風便り〜大切なあなたへ〜
教室に入ると、風香ちゃんが私に抱きついてきた。
「真子ちゃん、お誕生日おめでとう!」
「ありがとう」
私は笑顔で風香ちゃんに言った。
大和は私に抱きついてる風香ちゃんを、軽く睨んで言った。
「離れろよ」
「やだよ!真子ちゃんは、私のなんだから!」
「は?ふざけんなよ。こいつは俺のだ」
そう言って大和は、私から風香ちゃんを引き剥がすと、後ろから私に抱きついた。
「大和、やめてよ・・」
そう言うと、私は後ろをちらっと見た。
私は後ろから大和に抱きつかれたり、抱きしめられたりするのにすごく弱い・・。
なんでか分からないけど、後ろからだとすごくドキドキする・・。
「なんでこいつは良くて、俺はダメなんだよ」
そう耳元で囁かれた。
私はぎゅっと目を閉じた。
耳元で囁かないで・・。
「ちょっと!真子ちゃんをいじめないで!」
「いじめてねえよ。これのどこがいじめてんだよ?」
そう言うと、大和は私から離れた。
私はまだ速く動いている鼓動を静めながら、大和を小さく睨んだ。
「大和の、バカ・・」
「なんでだよ?最初に抱きついたのは、こいつだろ」
「私はいいんですぅー」
「その言い方、むかつく」
そう言うと、大和は小さく息を吐いて、自分の席に座った。
風香ちゃんは、キョトンとしながら呟いた。
「あれ?もっと怒るかと思ったのに」
私もそう思ったけど、大和って口悪いし、ぶっきら棒で態度も大きいけど、あんまり怒ったり、騒いだりしない・・。

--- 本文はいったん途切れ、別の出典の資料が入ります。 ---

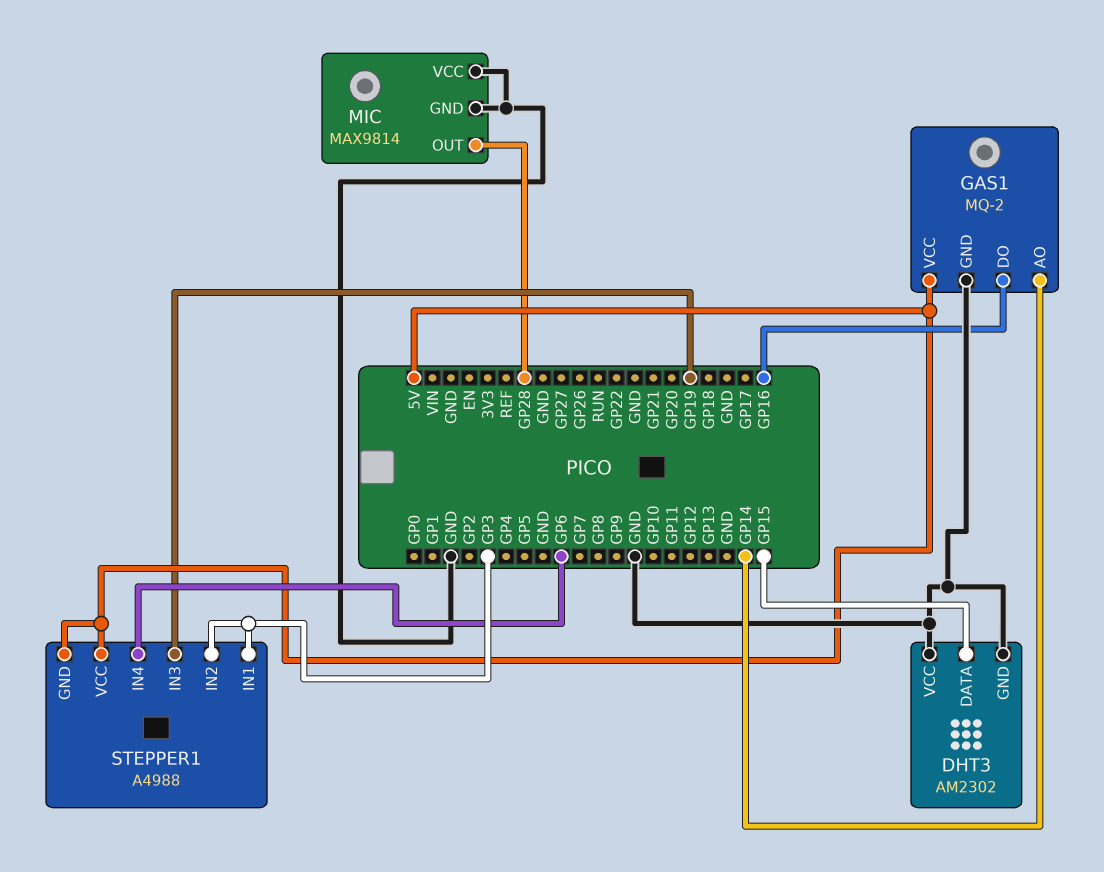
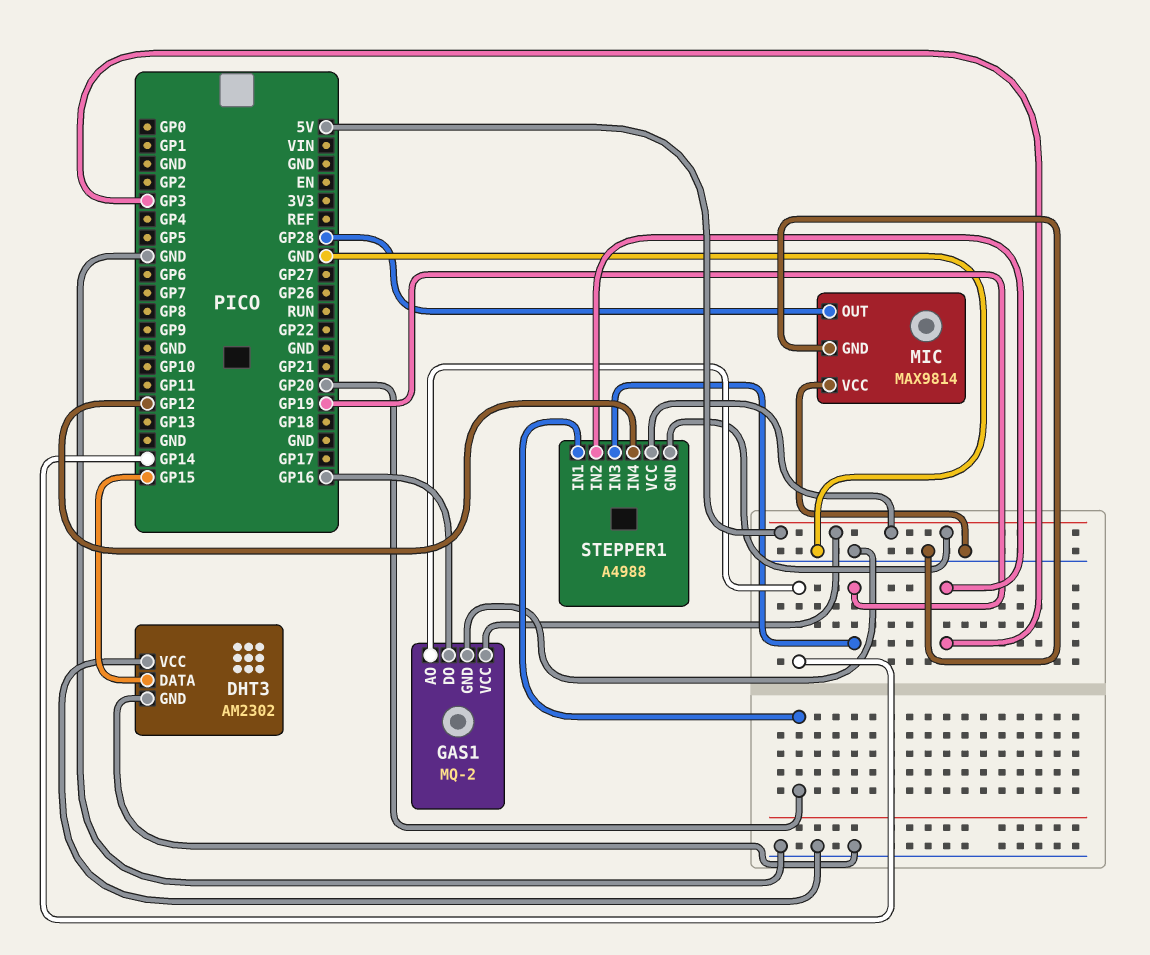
STEPPER1 pin IN1: GP3 -> GP20
STEPPER1 pin IN4: GP6 -> GP12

意地悪だけど、優しいし、一つ年が違うだけで、こんなにも大人っぽいのかな・・?
「こら、何騒いでいるんだ?お前らの騒いでる声聞くだけで、暑さ倍増だぞ」
そう言って、小野先生は私と風香ちゃんの頭を軽く出席名簿で叩いた。
「先生、これは虐待です!体罰です!」
そう言って風香ちゃんは小さく先生を睨んだ。
「あほ言ってねえで、ホームルーム始めるぞ」
そう言ったあと、先生は私に小声で、爽やかに微笑んで、お誕生日おめでとうと言って、教壇に上がった。